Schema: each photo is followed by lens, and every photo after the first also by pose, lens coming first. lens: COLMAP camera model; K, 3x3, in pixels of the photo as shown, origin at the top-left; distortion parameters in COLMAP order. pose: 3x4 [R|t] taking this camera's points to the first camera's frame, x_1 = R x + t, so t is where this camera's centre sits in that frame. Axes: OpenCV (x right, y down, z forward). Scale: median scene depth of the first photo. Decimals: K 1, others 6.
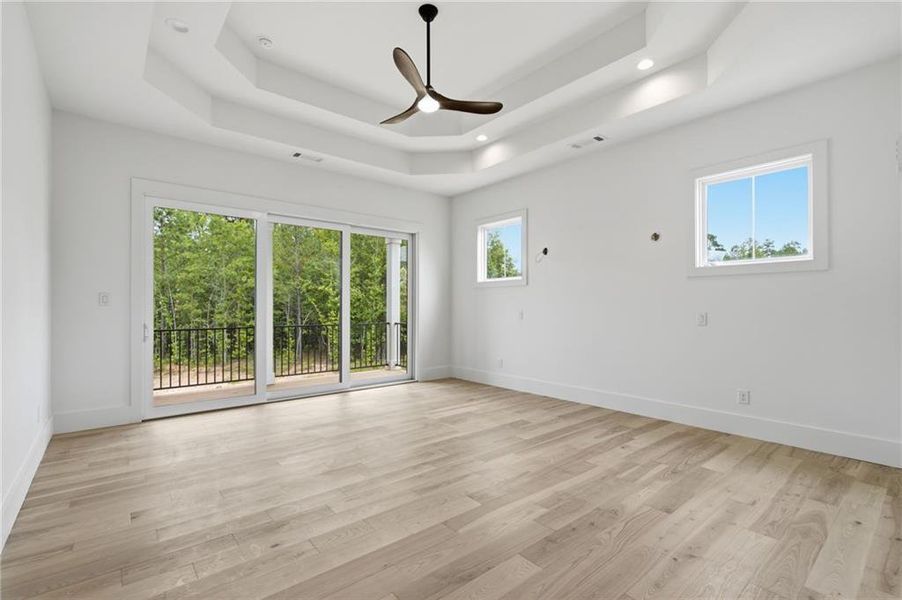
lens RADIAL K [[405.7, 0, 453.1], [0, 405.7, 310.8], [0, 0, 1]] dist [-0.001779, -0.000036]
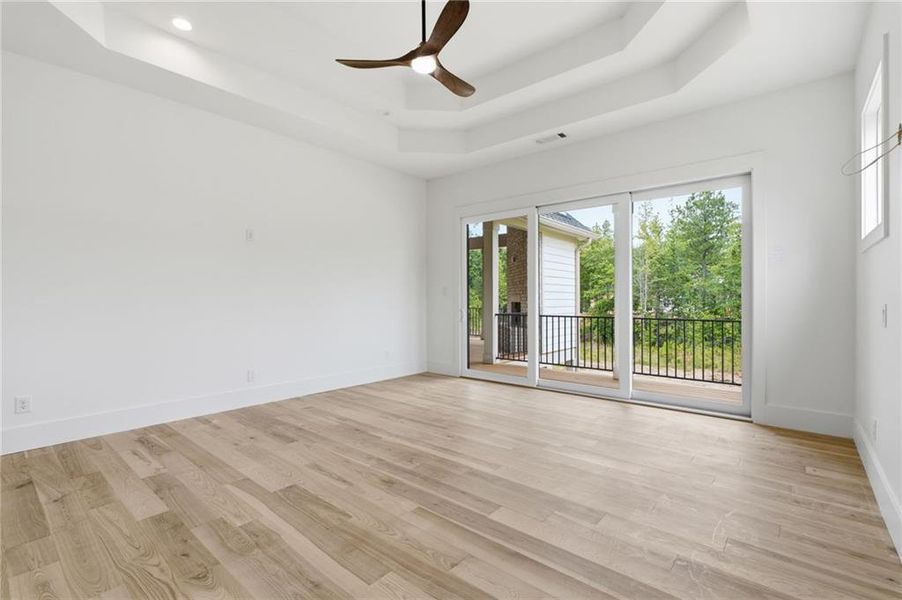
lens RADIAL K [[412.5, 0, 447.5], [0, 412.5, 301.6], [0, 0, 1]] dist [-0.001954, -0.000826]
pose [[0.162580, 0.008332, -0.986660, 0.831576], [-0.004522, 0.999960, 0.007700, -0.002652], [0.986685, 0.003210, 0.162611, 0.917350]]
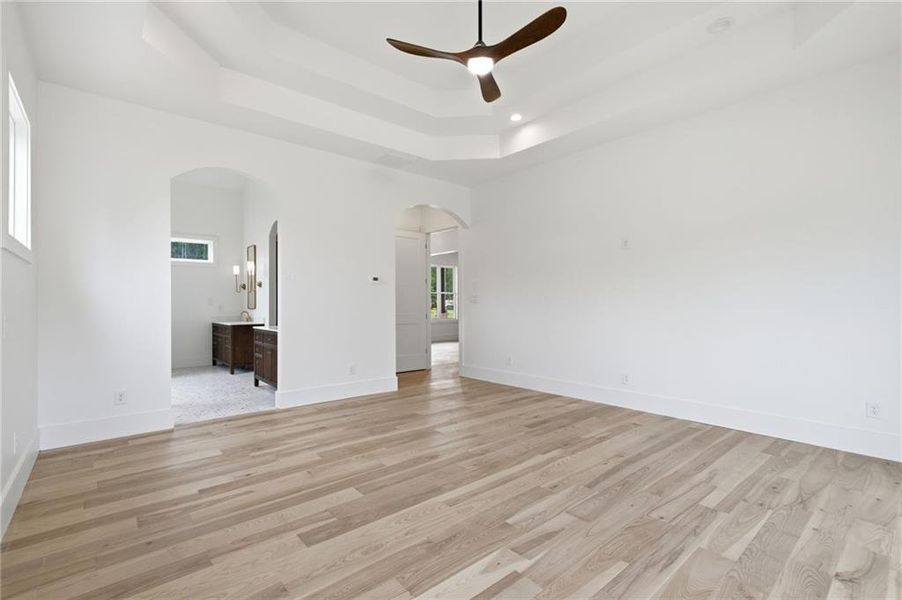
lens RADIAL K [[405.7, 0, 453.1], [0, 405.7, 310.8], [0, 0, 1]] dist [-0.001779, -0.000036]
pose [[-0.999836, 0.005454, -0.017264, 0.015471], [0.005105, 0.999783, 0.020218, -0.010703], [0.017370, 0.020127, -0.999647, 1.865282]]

★ ★ ★ ★ ★ ★ ★

# What this task involves:
Please put the lines above into a JSON list of strings, one string per line, leaving out blank lines and the pictures.

# Reply to the exercise:
[
  "Schema: each photo is followed by lens, and every photo after the first also by pose, lens coming first. lens: COLMAP camera model; K, 3x3, in pixels of the photo as shown, origin at the top-left; distortion parameters in COLMAP order. pose: 3x4 [R|t] taking this camera's points to the first camera's frame, x_1 = R x + t, so t is where this camera's centre sits in that frame. Axes: OpenCV (x right, y down, z forward). Scale: median scene depth of the first photo. Decimals: K 1, others 6.",
  "lens RADIAL K [[405.7, 0, 453.1], [0, 405.7, 310.8], [0, 0, 1]] dist [-0.001779, -0.000036]",
  "lens RADIAL K [[412.5, 0, 447.5], [0, 412.5, 301.6], [0, 0, 1]] dist [-0.001954, -0.000826]",
  "pose [[0.162580, 0.008332, -0.986660, 0.831576], [-0.004522, 0.999960, 0.007700, -0.002652], [0.986685, 0.003210, 0.162611, 0.917350]]",
  "lens RADIAL K [[405.7, 0, 453.1], [0, 405.7, 310.8], [0, 0, 1]] dist [-0.001779, -0.000036]",
  "pose [[-0.999836, 0.005454, -0.017264, 0.015471], [0.005105, 0.999783, 0.020218, -0.010703], [0.017370, 0.020127, -0.999647, 1.865282]]"
]